■ **EXERCISE DETAILS**
From the line with "Hematoxylin and eosin" through the line with "Review note (as", repeat the entries verbatim, both end lines included, and add nothing.
[RECORDS SHOWN Boundary: Start]
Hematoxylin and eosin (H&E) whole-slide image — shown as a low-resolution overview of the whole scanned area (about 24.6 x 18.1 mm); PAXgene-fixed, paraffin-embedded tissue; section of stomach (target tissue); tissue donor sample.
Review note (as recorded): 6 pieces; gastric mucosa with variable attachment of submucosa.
[RECORDS SHOWN Boundary: End]
[RECORDS SHOWN Boundary: Start]
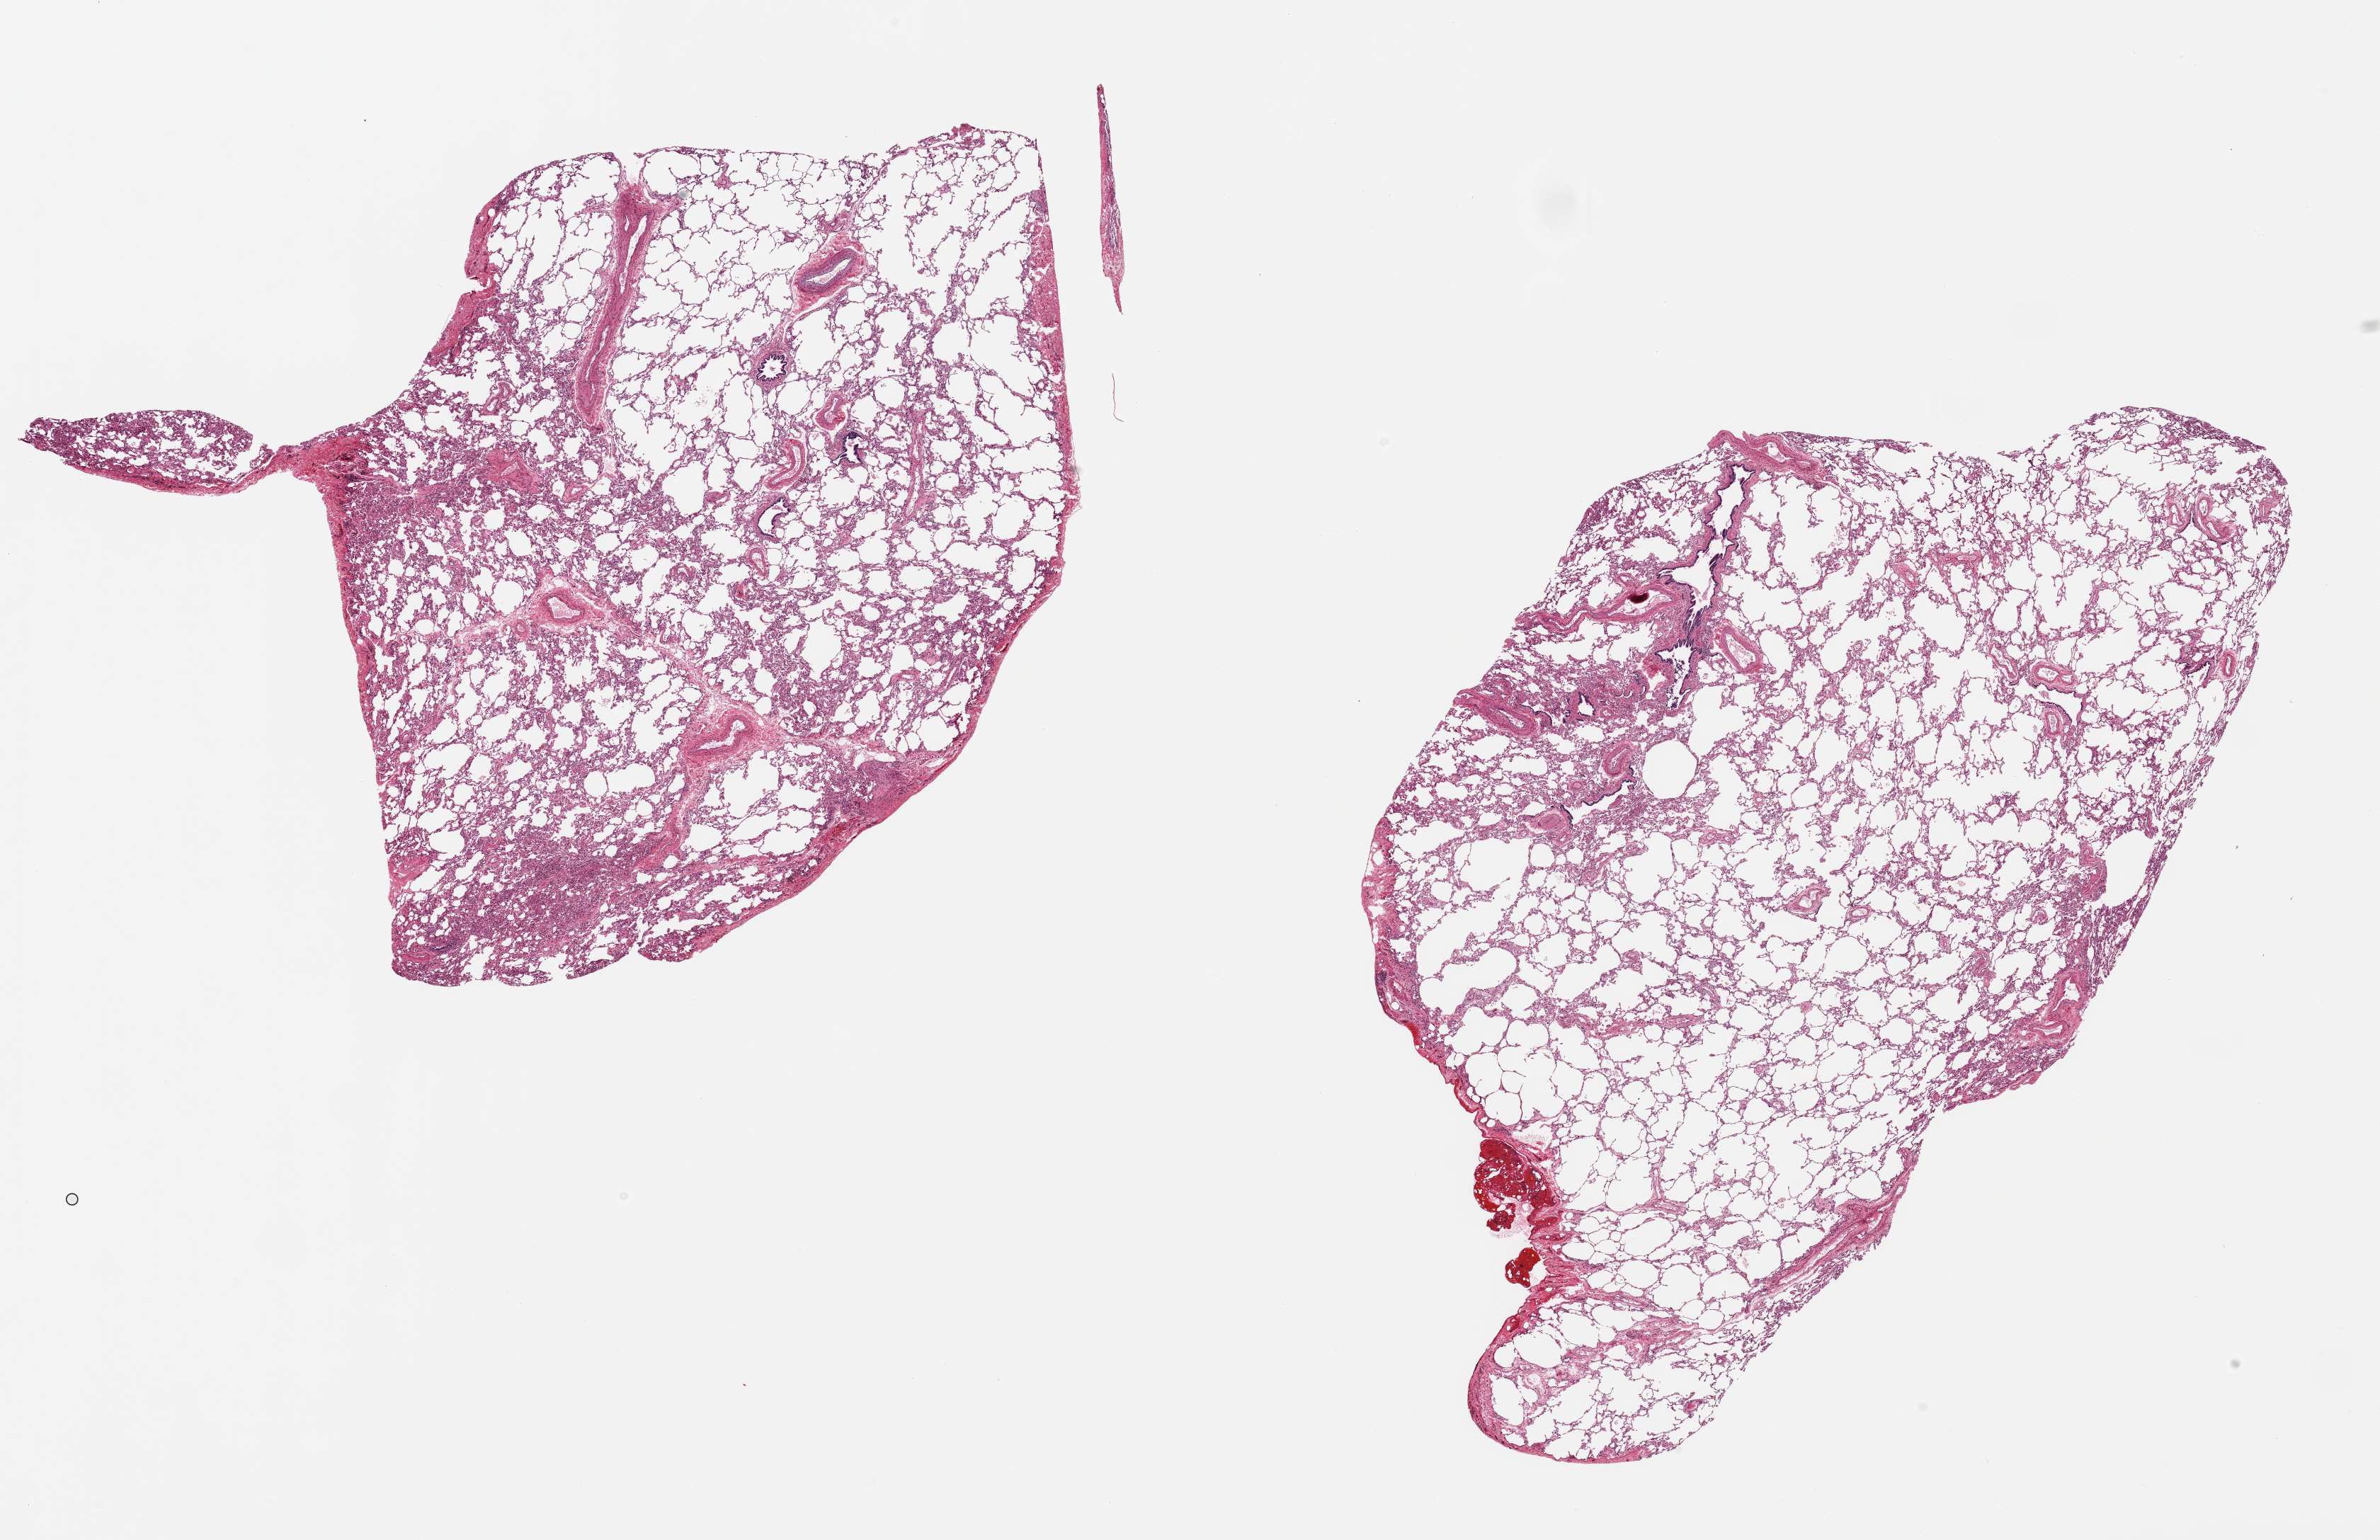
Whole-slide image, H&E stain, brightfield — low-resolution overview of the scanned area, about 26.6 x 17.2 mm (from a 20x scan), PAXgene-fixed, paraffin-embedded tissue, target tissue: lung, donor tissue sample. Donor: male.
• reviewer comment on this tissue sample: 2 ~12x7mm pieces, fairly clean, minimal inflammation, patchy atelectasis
[RECORDS SHOWN Boundary: End]
■ **WRITTEN REPLY**
Hematoxylin and eosin (H&E) whole-slide image — shown as a low-resolution overview of the whole scanned area (about 24.6 x 18.1 mm); PAXgene-fixed, paraffin-embedded tissue; section of stomach (target tissue); tissue donor sample.
Review note (as recorded): 6 pieces; gastric mucosa with variable attachment of submucosa.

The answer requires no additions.